**Set problem 1**
From the passage on macros below, reproduce the text word for word, starting with "So to create" and going on through "slippers and so on.".
**Set problem 2**
In the passage on macros below, what three commands does the clever dog follow?
#### Text passage ####
But in these days where almost anything you can do within Office can be done with the click of a mouse, the phrase 'programming language' may conjure up the dread image of a bespectacled, arm-waving lecturer on an Open University TV programme, or the nerds in The Simpsons, each typing away at his own workstation. For creating a program is all about inputting data and that can appear quite scary.
So to create a non-technical parallel, imagine you had a very clever dog that, on your command, would trot off to the newsagent's for the evening paper. Then, following another command, he would go and fetch your slippers. Finally a third command would send him to his basket to lie down. Very impressive, but as each command is issued separately then you have to wait for him to return with the evening paper before you send him away for your slippers and so on.
To free up more of your time you teach the dog to obey a new, single command that tells him to do all of the above tasks and in that order. You can now send him on his way and watch Deal or No Deal in peace, knowing that your paper and slippers are coming up. Swap the dog for an Office application and the tasks it performs for tasks within that application and you see how macros can save you time and effort.
This is the kind of efficiency saving you can make using VBA but how about some more practical demonstrations than the slipper-fetching dog?
#### Recorded data ####
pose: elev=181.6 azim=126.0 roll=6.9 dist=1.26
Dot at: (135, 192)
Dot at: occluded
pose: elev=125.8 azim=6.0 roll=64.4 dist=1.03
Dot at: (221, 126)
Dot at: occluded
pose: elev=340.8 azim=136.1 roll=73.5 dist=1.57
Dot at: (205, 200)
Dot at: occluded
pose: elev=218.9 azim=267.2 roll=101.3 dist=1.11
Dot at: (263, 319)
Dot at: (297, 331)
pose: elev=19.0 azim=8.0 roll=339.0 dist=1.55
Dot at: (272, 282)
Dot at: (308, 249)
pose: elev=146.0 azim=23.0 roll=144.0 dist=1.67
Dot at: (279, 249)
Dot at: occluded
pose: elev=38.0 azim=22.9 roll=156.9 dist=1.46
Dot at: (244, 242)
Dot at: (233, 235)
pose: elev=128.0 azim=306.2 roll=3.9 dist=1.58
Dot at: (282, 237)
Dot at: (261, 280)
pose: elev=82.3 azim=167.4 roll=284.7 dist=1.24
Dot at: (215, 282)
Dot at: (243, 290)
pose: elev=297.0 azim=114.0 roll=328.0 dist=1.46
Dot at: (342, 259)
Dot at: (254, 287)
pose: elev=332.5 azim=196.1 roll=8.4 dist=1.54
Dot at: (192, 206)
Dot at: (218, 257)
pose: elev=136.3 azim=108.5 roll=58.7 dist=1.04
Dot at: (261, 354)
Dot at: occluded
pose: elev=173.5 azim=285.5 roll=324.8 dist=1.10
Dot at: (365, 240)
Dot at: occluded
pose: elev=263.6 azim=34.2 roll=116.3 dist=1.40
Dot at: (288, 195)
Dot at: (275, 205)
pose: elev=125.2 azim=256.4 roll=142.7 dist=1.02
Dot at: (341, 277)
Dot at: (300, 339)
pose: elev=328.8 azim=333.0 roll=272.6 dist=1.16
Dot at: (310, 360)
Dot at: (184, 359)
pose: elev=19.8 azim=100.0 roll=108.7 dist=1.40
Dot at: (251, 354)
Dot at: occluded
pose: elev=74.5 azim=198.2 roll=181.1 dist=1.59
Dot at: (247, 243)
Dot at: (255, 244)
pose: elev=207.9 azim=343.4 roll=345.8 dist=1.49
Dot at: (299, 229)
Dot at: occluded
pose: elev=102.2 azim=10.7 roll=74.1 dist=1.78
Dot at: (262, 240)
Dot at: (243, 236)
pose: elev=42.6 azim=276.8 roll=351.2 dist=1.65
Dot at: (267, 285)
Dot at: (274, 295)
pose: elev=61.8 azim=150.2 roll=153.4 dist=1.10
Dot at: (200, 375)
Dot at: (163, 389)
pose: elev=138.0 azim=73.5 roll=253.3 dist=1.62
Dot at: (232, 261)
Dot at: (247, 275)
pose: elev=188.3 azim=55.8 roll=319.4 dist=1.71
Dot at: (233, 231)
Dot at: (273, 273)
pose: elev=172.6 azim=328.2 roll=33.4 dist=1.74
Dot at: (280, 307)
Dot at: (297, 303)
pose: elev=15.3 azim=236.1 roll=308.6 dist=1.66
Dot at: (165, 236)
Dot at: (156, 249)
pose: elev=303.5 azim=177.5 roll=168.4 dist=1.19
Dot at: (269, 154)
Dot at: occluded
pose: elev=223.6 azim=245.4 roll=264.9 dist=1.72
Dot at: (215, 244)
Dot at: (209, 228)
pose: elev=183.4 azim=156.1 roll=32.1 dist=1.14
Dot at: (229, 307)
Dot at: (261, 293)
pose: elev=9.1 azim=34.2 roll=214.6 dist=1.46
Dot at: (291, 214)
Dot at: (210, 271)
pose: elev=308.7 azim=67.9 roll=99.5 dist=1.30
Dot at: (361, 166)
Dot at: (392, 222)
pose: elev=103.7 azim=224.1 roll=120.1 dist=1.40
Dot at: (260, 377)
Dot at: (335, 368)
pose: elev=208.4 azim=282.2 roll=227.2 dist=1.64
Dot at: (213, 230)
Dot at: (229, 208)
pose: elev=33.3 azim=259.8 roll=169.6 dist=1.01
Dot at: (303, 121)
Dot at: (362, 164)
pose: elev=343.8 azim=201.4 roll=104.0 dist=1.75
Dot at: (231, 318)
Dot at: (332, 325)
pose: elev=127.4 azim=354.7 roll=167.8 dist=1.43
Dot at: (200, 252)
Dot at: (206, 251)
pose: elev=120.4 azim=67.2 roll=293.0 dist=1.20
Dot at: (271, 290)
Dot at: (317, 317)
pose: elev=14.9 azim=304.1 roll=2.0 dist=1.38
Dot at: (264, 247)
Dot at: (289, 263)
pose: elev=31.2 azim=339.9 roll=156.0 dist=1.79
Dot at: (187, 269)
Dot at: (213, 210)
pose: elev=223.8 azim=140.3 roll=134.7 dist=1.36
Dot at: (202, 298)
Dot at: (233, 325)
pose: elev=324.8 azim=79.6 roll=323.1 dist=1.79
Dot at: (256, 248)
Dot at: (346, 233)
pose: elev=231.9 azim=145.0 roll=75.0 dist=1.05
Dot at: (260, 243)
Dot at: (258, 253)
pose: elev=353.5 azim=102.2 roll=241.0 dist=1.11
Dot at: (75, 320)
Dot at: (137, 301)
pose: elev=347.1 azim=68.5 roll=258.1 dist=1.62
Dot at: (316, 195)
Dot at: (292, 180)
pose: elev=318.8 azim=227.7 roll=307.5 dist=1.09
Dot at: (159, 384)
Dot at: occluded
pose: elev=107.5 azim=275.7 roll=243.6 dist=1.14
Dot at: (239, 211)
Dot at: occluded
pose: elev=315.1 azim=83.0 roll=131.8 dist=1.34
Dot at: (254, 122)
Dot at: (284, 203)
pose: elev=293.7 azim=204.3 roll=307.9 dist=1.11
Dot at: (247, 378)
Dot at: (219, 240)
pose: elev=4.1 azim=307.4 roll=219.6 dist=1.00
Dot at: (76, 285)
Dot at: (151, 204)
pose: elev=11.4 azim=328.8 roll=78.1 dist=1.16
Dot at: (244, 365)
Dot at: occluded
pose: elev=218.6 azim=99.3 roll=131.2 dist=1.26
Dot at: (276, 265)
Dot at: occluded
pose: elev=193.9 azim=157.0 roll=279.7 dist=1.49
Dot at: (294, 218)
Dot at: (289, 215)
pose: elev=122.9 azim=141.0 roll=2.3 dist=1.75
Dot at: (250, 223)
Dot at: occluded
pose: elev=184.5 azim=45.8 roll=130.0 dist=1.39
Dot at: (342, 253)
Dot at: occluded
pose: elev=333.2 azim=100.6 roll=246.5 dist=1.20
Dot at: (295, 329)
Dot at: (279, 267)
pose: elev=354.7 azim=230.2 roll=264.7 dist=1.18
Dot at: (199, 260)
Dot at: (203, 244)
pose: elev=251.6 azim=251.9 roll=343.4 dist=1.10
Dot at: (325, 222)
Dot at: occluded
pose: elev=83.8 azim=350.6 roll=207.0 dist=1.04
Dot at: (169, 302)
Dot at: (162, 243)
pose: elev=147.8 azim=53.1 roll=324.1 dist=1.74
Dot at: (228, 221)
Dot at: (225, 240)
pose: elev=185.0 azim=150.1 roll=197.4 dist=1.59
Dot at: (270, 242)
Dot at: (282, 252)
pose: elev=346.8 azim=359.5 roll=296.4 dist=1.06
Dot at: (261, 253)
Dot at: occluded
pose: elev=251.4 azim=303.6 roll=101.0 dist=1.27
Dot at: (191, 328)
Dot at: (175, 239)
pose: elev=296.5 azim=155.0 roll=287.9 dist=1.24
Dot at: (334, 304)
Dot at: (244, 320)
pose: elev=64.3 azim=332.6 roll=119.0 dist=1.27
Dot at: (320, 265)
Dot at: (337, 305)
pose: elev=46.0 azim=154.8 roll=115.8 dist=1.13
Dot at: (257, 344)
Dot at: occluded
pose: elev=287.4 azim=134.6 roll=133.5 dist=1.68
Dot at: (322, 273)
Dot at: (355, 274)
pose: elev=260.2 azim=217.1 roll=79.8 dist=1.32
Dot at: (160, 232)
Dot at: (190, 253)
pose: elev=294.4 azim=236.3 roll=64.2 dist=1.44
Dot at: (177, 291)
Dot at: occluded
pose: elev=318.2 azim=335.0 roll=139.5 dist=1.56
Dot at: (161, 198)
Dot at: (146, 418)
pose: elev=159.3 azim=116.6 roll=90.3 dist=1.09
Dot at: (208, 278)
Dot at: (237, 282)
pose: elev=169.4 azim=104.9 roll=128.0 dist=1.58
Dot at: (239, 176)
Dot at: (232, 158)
####
**Exercise output 1**
So to create a non-technical parallel, imagine you had a very clever dog that, on your command, would trot off to the newsagent's for the evening paper. Then, following another command, he would go and fetch your slippers. Finally a third command would send him to his basket to lie down. Very impressive, but as each command is issued separately then you have to wait for him to return with the evening paper before you send him away for your slippers and so on.

**Exercise output 2**
He trots off to the newsagent's for the evening paper, fetches your slippers, and goes to his basket to lie down.